Haunched over the garbage heap ravaged by crows, a naked wraith of a man. Look around, no Jesus, no Allah, just the circling raptor passing a jaundiced eye.
On my last day in Bangladesh, on the hour ride through the traffic, people and detritus of Chittagong, on an appropriately rain drenched day, I saw him. There was a man, not a shred of clothing, washed at the moment by a heavy steady shower, bent down beside a pile of garbage taller than he. A crow sat atop the assortment of trash so useless after the multitude of pickings garbage gets on the way to the street that only the one crow and the destitute man showed any interest.
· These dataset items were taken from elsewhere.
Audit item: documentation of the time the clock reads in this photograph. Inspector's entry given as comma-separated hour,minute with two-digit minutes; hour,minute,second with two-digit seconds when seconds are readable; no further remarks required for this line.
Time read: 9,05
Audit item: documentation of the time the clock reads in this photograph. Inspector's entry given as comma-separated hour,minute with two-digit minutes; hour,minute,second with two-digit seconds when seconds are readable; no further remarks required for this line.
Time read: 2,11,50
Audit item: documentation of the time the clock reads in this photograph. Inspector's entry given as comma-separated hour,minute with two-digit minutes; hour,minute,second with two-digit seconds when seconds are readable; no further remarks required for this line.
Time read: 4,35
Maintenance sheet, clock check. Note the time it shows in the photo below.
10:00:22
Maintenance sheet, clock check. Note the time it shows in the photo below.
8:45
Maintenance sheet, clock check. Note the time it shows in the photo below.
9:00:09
I tried to imagine how that man was as human as I. He had had a mother and father, who may even have had hopes and dreams for him. Perhaps he once had had a lungi and some taka, had taken tea on the street corner with friends. He may have once been a laborer, or a rickshaw driver. Even in Bangladesh you cannot grow to be a man without the minimum of support and nurturing. In Bangladesh, that would include, most likely, some basic Islam. It would have to included at least a lot of rice along the way.
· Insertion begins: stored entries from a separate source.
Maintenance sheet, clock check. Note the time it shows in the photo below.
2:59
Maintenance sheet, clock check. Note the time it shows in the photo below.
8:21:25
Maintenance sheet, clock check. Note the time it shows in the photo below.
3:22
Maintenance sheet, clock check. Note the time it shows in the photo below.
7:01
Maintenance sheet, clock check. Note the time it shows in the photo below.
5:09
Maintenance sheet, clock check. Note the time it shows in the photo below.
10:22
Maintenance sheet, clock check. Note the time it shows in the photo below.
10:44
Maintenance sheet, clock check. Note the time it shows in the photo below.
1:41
Yet here he was with nobody caring enough to lend a lungi or another plate of rice. He scraped at the side of the pile of garbage searching for a bit of something-something that still could pass for food. Anything else, anything to be bartered or transformed into a few taka, had been retrieved somewhere between the households and this tall mound at the end of the street. What hadn’t the dogs and birds gotten already?
This image has resonated in my mind now for the near year since we silently drove past it. It reminded me of how helpless we all are without each other, and how we are just naked animals without society. And how much society can utterly fail.The exquisite vulnerability of us all without each other.
I long for and mourn for Bangladesh.